(italiatv) L’ANSA rende noto che stiamo per importare più aragoste e carne di bisonte: è l’apertura all’agroalimentare statunitense, parte degli accordi con la UE. Le aragoste abitano i nostri mari e la nostra cultura gastronomica stabilmente: “nostrane” sono in particolare quelle di Sardegna, Sicilia ma anche della costa toscana e ligure. Ci sarà da soppesare l’impatto nel segmento specifico, ma culturalmente parlando non è una rivoluzione. Sul bisonte le cose stanno in modo diverso.
Analizziamo la notizia che ci annuncia l’arrivo in grande stile del bisonte sulle nostre tavole con una chiave di lettura specifica: il Brunello di Montalcino, la Denominazione che svetta nel food-pairing con le cosiddette carni importanti. Brunello e cinghiale, per dirne uno, è uno degli esempi.
La carne del bisonte è più magra e saporita di quella del cinghiale: è più simile al manzo ma è più delicata; quella del cinghiale invece ha un sapore più forte e selvatico, e una consistenza più fibrosa. Il Brunello di Montalcino si abbina splendidamente con la carne di cinghiale grazie alla sua corposità e ai tannini decisi, che bilanciano il sapore intenso e selvatico del cinghiale, creando appunto quel connubio armonioso celebre.

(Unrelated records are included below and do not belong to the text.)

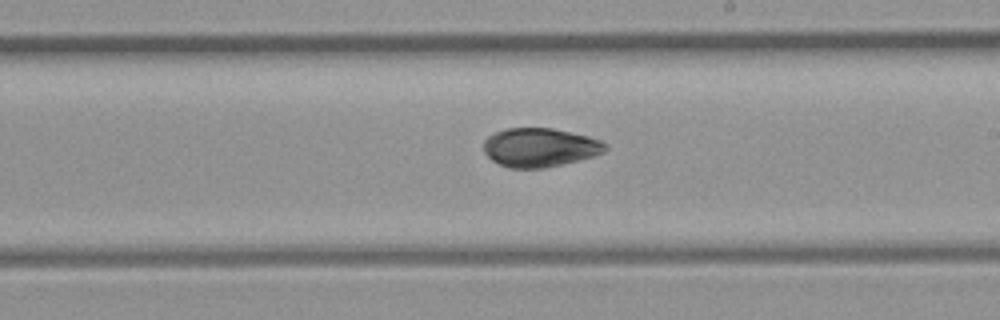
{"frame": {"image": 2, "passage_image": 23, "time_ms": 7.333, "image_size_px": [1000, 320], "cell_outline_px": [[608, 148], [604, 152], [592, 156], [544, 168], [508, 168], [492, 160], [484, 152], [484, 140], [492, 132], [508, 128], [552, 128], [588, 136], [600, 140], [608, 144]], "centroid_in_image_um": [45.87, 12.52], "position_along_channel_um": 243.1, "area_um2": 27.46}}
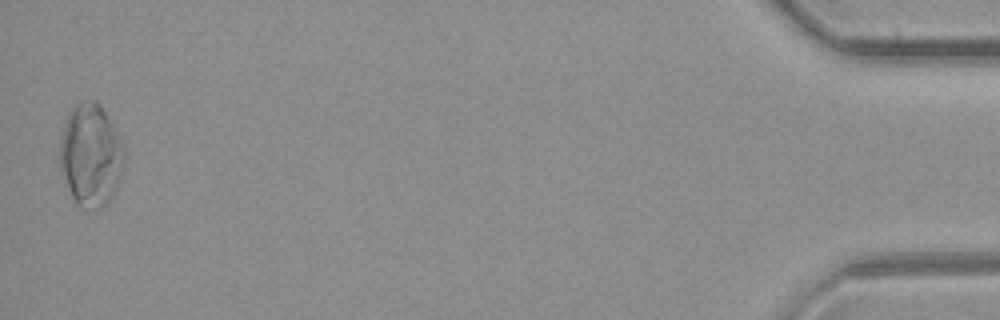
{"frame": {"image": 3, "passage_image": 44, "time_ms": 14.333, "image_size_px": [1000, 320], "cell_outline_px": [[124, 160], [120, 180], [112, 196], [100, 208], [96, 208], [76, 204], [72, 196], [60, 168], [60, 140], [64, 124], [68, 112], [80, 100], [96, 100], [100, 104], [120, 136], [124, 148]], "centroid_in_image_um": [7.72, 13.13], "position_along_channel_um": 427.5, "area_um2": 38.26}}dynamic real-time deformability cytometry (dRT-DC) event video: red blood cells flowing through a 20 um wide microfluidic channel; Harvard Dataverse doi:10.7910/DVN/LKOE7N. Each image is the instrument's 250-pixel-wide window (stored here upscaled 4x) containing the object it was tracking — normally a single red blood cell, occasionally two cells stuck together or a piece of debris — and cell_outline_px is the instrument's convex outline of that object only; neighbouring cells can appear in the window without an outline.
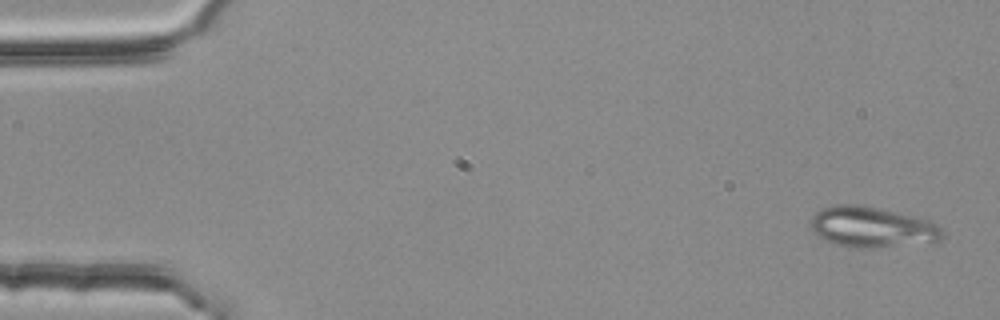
{"species": "common noctule bat (a hibernating species)", "species_latin": "Nyctalus noctula", "temperature_condition": "room temperature", "stored_images_in_passage": 3, "camera_frame_rate_fps": 3000, "um_per_image_px": 0.085, "animal": {"sex": "female", "body_mass_g": 25.1}, "frame": {"image": 1, "passage_image": 1, "time_ms": 0.0, "image_size_px": [1000, 320], "cell_outline_px": [[944, 232], [940, 240], [876, 248], [848, 248], [832, 244], [812, 232], [808, 220], [820, 208], [836, 204], [848, 204], [876, 208], [912, 216], [928, 220], [936, 224]], "centroid_in_image_um": [74.02, 19.32], "position_along_channel_um": 11.0, "area_um2": 31.1}}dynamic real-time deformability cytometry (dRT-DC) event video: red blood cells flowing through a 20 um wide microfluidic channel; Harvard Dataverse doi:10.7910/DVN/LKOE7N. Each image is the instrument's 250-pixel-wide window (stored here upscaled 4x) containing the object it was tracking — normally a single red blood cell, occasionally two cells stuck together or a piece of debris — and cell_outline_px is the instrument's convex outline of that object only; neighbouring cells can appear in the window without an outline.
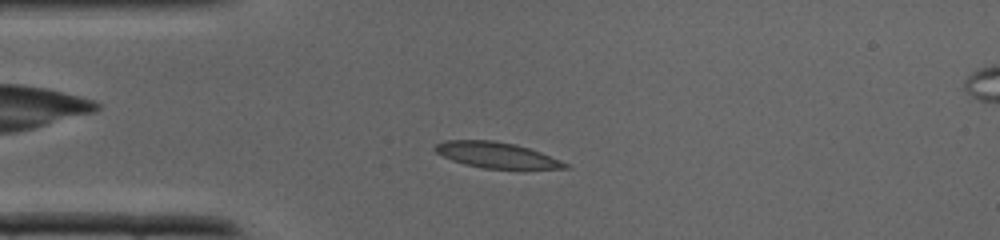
{"species": "common noctule bat (a hibernating species)", "species_latin": "Nyctalus noctula", "temperature_condition": "cold", "stored_images_in_passage": 29, "camera_frame_rate_fps": 3000, "um_per_image_px": 0.085, "animal": {"sex": "male", "body_mass_g": 19.0, "forearm_length_mm": 50.8}, "frame": {"image": 1, "passage_image": 1, "time_ms": 0.0, "image_size_px": [1000, 240], "cell_outline_px": [[568, 168], [484, 168], [464, 164], [452, 160], [436, 152], [432, 148], [436, 144], [444, 140], [492, 140], [516, 144], [540, 152], [560, 160], [568, 164]], "centroid_in_image_um": [42.14, 13.16], "position_along_channel_um": 42.9, "area_um2": 19.19}}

Con la “new age del Brunello”, l’era caratterizzata dai Brunello più agili e floreali, la carne di bisonte sembra addirittura surclassare la tradizione, presentando un pairing che subito lampa per modernità, per contemporaneità.
C’è il tema della questione culturale, e a tutto tondo, ovvero che abbraccia non solo la territorialità (e quindi i Valori legati alla tracciabilità e alla Storia) ma anche la tradizione gastronomica. Il bisonte in questo caso è “un’alternativa al manzo” (con tutto il beneficio di inventario del caso) e non è una carne nazionale. In Italia c’è solo un allevatore di bisonti, in Umbria. Quindi il bisonte non fa parte del nostro bagaglio. Detto questo, “comanda il mercato” e quindi se la narrazione sarà efficace, si potranno magari creare delle sacche di ultras, oltranzisti in opposizione alla “soluzione a due Stati”…; ciò non toglie che, tornando all’aspetto più strettamente gustativo, Brunello e bisonte sembra un futuro prossimo dal grande appeal, gustativo e narrativo. Brunello e bisonte potrebbe essere anche una nuova rampa di lancio, un nuovo gancio per il mercato più importante.
Per uno sviluppo virtuoso, florido, proficuo a tutto tondo, il vino italiano deve prima di tutto “esportare cultura”: è talmente vasto questo patrimonio e afferisce ad una moltitudine di aspetti, da risultare la miglior freccia in faretra per il vino italiano; ed unica al mondo. Non bisogna dare per scontata la nostra storia, la nostra tradizione, il nostro genius loci: perché lamentiamo la distanza dalle nuove generazioni ma se non le facciamo innamorare, che tipo di rapporto pretendiamo di avere?